The Consumer Price Index grew 1.4% year-over-year in November, after a 1.0% rise in October, according to Statistics Canada.
This increase comes in spite of a 10.6% drop in energy prices, whicis due in part to the fact that although energy prices fell 10.6%, this was lower than the 17.1% drop seen in October.
“The rise in the annual rate is due to the fact that gas prices were plummeting a year ago, and that inflation-busting factor is now dropping out of the calculation,” said Douglas Porter, chief economist at BMO Financial Group. “We will see that effect play out in much of the industrialized world in coming months.
“As well, the ever-sagging loonie is also beginning to show its ugly side, with prices for many imported products showing some pressure. But the price pressures from a lower loonie seem to be partly mitigated by a sluggish domestic economy.”

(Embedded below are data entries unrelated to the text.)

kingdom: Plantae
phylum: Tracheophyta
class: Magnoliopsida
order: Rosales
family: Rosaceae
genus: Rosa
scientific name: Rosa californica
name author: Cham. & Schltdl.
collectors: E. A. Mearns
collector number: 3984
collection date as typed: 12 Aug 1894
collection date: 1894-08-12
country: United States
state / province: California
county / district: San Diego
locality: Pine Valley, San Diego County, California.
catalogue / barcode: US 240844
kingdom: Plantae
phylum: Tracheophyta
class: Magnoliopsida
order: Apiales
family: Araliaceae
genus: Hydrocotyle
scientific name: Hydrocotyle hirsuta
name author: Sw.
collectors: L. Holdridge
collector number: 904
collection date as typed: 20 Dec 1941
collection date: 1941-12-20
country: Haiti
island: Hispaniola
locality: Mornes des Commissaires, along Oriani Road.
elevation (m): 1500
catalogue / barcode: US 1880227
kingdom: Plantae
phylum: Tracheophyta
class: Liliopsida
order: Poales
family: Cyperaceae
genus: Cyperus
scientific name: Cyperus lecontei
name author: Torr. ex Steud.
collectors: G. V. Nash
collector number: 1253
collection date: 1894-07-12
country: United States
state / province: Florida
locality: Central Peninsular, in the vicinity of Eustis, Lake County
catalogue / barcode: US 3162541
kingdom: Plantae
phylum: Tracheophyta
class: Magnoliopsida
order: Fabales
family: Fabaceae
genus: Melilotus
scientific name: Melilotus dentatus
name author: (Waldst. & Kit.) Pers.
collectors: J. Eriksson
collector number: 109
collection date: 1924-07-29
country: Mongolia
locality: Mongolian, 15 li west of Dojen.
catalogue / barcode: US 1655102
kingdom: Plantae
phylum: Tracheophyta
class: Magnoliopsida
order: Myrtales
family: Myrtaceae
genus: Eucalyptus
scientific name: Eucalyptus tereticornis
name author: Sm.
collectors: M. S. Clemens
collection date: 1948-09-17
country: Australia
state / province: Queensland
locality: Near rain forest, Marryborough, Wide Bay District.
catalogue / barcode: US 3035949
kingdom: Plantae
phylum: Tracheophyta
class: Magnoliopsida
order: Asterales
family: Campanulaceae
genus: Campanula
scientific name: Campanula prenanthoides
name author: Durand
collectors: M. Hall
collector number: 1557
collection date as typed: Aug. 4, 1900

In British Columbia, inflation reached 1.7% in the 12 months to November. This was the third-highest increase, after Saskatchewan (up 2.1%) and Alberta (up 2.0%).
Core inflation, which removes the eight most volatile CPI components including fruit, vegetables and energy, was 2.0% year-over-year nationwide, down from 2.1% in October. Auto prices increased 1.9% year-over-year and the price of food increased 3.7%, but this was partially offset by a 9.7% drop in hotel spending and 2.1% decrease in the price of shoes and clothing.
November’s CPI increase was softer than analysts’ expectations, but this weak growth will be short-lived, according Porter.
“The big picture for Canadian CPI is that the days of ultra-low headline inflation readings are now in the past, and we will see it grind back toward 2% in the next fews months,” Porter said.
“The sagging loonie will simply add to the upswing, countering any dampening impact from the latest slide in energy prices.”
StatsCan also released wholesale trade data December 18, which also came out softer than anticipated.